CHARLOTTE, N.C. -- Steve Smith marked his return to the Carolina Panthers Wednesday by making spectacular catches in practice, joking with teammates, avoiding reporters -- and making a posting on his blog that claims he wasn't entirely at fault the first time he attacked a teammate.
It was all part of a bizarre day as the Panthers' top playmaker practiced for the first time since ending his two-game suspension for breaking Ken Lucas' nose with a sucker punch in training camp. It was the second time in his volatile career that he's rearranged a teammate's face.
"I truly forgave my teammate, my brother," said Lucas, who underwent minor surgery to set his nose. "I've truly forgotten about it. The only time I really talk about it is when somebody brings it up and I try to shoot it down as much as possible."
Smith never appeared in the locker room during the media's access period Wednesday, not even for his tradition of setting off an earsplitting air horn to shoo reporters out when time is up.
But Smith did make a blog posting on his charity Web site, Athletes United for Youth. In it he chastised people for bringing up his past, which includes attacking practice-squad player Anthony Bright during a film session six years ago.
"Yes, I made a mistake in November 2002," Smith wrote. "I will say for the first time that somebody did take a swing at me then, for all the people who want to say I pummeled a teammate six years ago."
Smith was suspended one game for that incident and received counseling for anger management. A civil suit filed by Bright was settled out of court. Bright, who is no longer in the NFL, could not be reached for comment Wednesday.
Smith's history of losing his temper, which has included an ejection from a game in 2005 for bumping an official, is why the Panthers acted swiftly after he punched Lucas while the cornerback was on one knee with his helmet off during a break in practice on Aug. 1.

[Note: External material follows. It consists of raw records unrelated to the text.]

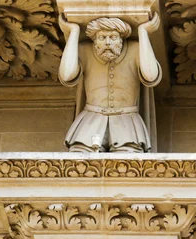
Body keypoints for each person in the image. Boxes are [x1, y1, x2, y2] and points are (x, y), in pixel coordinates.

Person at [58, 13, 162, 153]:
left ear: (121, 40)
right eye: (102, 37)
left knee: (127, 165)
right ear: (94, 40)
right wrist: (74, 32)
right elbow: (66, 74)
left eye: (113, 37)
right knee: (80, 161)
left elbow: (151, 75)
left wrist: (143, 32)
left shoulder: (135, 49)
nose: (107, 42)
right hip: (91, 120)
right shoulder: (85, 50)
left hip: (127, 122)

Smith lost more than $200,000 in base salary during the suspension, but rejoins a team full of confidence after staging fourth-quarter comebacks to beat San Diego and Chicago.
"I'm in a good place," Smith wrote in his blog. "I'm stress free, and I'm not worried about the non-important people, the people who want to degrade, demean, the people who try to kick me when I'm down. I want to be around people who are encouraging and see the truth and good in everybody."

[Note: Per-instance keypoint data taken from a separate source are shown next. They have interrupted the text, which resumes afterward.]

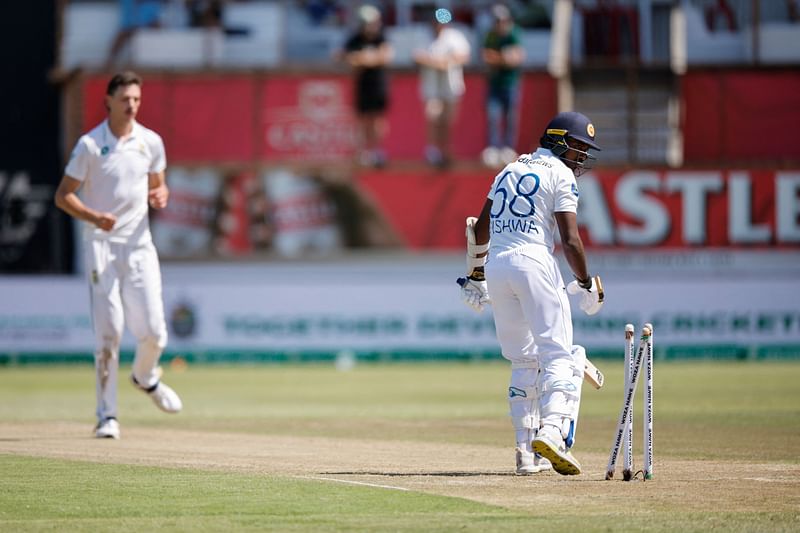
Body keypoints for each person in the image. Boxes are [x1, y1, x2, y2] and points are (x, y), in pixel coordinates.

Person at [457, 111, 604, 476]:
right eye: (578, 147)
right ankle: (554, 433)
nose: (581, 157)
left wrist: (475, 276)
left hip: (498, 266)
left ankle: (526, 453)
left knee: (523, 360)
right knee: (557, 354)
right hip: (534, 260)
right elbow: (570, 240)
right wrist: (585, 283)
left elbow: (481, 228)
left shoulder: (508, 169)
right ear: (557, 140)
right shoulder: (560, 174)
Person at [54, 71, 182, 440]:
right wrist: (95, 217)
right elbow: (63, 196)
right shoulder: (90, 146)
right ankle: (107, 416)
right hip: (101, 246)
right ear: (108, 101)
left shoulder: (150, 143)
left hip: (140, 246)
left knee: (155, 333)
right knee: (109, 332)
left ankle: (145, 376)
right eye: (125, 99)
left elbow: (158, 186)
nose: (132, 106)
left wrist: (161, 196)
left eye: (137, 100)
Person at [413, 8, 471, 168]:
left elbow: (464, 56)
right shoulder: (424, 37)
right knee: (433, 116)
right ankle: (433, 150)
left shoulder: (455, 37)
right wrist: (438, 63)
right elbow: (418, 56)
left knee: (448, 120)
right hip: (432, 86)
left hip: (451, 85)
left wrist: (444, 62)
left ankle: (445, 150)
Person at [340, 4, 393, 168]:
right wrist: (369, 58)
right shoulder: (355, 39)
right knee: (362, 121)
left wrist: (361, 58)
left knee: (377, 120)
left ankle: (377, 151)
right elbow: (343, 57)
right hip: (362, 86)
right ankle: (364, 152)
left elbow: (385, 57)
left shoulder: (381, 38)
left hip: (378, 85)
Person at [481, 4, 525, 168]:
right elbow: (486, 56)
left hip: (510, 84)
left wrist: (497, 58)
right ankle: (493, 148)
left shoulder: (514, 34)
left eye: (503, 20)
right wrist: (504, 58)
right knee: (493, 117)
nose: (500, 24)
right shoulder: (491, 36)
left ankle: (508, 148)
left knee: (510, 117)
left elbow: (516, 58)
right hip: (494, 84)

Smith, the team's leading receiver the past three years, seemed to show no rustiness in practice. He was jovial with teammates and showed off the explosive speed Carolina missed during his absence.
"It was nice having him out there," quarterback Jake Delhomme said. "He does have a presence, I don't think there's any doubt. He showed he was the same old Steve. It's only been two weeks we haven't seen him. It was a nice addition for us."

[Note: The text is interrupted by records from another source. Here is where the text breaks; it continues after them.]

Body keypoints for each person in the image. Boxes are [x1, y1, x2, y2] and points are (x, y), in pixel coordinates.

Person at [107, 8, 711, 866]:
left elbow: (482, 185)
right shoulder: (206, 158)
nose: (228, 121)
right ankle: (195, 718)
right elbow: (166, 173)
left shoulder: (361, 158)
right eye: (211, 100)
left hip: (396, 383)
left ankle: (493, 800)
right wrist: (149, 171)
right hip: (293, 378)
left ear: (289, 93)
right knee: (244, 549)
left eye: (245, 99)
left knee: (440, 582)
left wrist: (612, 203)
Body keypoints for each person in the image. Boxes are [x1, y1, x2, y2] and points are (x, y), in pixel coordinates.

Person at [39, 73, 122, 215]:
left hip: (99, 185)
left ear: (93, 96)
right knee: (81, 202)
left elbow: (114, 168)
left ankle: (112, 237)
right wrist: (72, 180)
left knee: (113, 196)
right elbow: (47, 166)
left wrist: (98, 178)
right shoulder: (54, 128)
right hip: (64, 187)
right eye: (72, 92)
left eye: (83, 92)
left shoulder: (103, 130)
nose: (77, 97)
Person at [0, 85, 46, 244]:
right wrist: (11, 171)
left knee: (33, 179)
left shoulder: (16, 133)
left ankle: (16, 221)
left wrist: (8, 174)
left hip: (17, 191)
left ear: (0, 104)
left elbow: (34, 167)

Since the start of the 2005 season, Smith ranks fifth in the NFL with 3,731 yards receiving, and tied for sixth with 27 touchdown catches. With Muhsin Muhammad, D.J. Hackett and Dwayne Jarrett splitting time at receiver in Smith's absence, the Panthers lacked a big-play threat while he was out.
Yet they still were able to stun the two-time defending AFC West champion Chargers on Delhomme's 14-yard touchdown pass to backup tight end Dante Rosario as time expired. Muhammad and tight end Jeff King had key catches in Sunday's winning drive against the Bears, capped by Jonathan Stewart's 1-yard TD run with 3:52 left.
The Panthers' success without Smith lessens the load for him on Sunday at Minnesota, where Smith began his NFL career in 2001 by returning the opening kickoff for a touchdown.
"The team is 2-0. That says this about this team: no Smith, no problem," Smith wrote. "I come in now and I'm just a guy. I don't have any pressure. I don't have to do anything extra. I catch balls and go home.
"This is the least pressure I've felt in my eight-year career."